The book has some real strengths as well. The journey underground is fabulous (and that is what stayed with me after my first reading, all those years ago), and the character of Gowther is also excellently drawn. I liked the villains - Grimnir, the Morthbrood, the scarecrow people, the mara, the goblins - and the harp-playing water people. These were all highly imaginative (if slightly derivative). The sense of place is still thrilling - I felt like I'd visited Alderley Edge after reading the book.

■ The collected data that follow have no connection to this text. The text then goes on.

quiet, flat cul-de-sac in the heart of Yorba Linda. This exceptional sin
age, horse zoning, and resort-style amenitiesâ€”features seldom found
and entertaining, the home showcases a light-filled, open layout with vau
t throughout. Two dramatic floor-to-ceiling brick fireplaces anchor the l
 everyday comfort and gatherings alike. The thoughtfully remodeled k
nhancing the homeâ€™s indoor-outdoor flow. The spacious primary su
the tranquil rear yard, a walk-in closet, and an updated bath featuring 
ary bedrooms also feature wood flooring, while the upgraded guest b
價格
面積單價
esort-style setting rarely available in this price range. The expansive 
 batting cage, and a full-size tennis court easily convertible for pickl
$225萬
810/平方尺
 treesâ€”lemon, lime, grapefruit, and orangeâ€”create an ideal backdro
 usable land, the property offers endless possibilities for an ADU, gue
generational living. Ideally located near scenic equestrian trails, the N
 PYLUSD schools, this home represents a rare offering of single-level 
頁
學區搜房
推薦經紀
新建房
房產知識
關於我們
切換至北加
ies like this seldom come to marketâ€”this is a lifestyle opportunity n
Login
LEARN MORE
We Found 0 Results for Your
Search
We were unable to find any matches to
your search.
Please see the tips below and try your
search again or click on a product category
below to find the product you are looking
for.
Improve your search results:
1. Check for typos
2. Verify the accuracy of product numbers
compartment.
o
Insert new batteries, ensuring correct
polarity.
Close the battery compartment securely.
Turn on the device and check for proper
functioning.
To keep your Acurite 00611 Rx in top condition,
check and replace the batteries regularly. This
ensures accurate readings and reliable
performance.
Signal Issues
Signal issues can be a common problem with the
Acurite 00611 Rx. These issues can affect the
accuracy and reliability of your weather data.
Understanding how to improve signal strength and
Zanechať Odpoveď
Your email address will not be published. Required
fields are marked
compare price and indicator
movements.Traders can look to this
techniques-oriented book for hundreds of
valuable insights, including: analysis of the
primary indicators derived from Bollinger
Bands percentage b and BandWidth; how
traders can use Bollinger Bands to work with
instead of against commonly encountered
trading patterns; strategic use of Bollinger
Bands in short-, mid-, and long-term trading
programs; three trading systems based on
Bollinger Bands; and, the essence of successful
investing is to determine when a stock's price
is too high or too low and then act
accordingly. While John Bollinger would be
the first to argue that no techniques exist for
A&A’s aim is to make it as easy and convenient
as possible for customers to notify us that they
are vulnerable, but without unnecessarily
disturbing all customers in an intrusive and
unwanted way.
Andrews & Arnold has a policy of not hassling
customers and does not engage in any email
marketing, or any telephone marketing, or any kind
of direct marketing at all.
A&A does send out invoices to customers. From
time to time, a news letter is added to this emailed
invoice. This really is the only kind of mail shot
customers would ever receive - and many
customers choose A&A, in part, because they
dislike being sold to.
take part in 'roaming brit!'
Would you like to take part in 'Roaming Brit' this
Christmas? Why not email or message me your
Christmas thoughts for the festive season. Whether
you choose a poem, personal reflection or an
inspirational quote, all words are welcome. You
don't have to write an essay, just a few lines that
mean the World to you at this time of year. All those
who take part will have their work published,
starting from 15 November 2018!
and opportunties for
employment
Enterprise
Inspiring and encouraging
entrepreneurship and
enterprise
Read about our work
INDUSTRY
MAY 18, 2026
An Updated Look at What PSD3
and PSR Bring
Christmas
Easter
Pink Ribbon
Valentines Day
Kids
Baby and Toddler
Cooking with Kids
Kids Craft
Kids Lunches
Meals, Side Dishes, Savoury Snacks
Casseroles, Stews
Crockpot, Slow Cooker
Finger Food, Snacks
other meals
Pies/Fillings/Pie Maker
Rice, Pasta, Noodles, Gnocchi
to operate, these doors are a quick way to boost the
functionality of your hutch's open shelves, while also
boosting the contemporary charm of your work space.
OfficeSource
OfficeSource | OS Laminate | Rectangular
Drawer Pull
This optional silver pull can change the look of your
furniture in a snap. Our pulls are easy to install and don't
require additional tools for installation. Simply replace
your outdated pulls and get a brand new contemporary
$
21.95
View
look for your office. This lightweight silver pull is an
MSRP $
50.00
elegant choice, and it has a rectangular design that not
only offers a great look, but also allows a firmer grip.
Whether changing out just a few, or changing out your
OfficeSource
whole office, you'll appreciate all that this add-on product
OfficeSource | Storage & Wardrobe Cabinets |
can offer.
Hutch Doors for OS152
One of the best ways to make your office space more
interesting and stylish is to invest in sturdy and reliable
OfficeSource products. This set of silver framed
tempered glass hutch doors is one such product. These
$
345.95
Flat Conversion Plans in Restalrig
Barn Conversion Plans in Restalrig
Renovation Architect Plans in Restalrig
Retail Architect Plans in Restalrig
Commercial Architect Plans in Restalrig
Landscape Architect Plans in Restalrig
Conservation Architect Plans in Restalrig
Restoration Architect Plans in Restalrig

But it left far too many questions unanswered. The ending was too sudden. I'm hoping the sequel will answer these questions, but I wouldn't be reading that if I wasn't currently bored. Diana Wynne Jones, who I believe was a contemporary of Garner and also wrote fantasy, seems to me to take a much more imaginative approach - what might be called a female-approach. I complained to my husband that Colin and Susan were cardboard cutouts and he said 'That's why I liked it when I was a kid. Boys don't want all that character-stuff clogging up the story', and maybe this is the problem. Wynne Jones seems to me to also manage to have plot-driven novels, which often cover the same ground (the morrigan in Time Of The Ghost, for instance), but the characters are much more believable, human and interesting, which makes a massive difference, to me at least. But male writers like Neil Gaiman can bring the magical and mysterious into the real world without losing sight of character. And let's face it, Tolkein made his characters some alive - at least substantially more than Garner does.
In the end, I think you have to accept Garner on his own terms. He was a pioneer by all accounts, even though this book seems so derivative to me now - he was one of the writers who paved the way for others to do better, take it further. And he is very good at creating a sense of place and an air of mystery and magic. I could definitely do without the Tolkeinesque dialogue, however.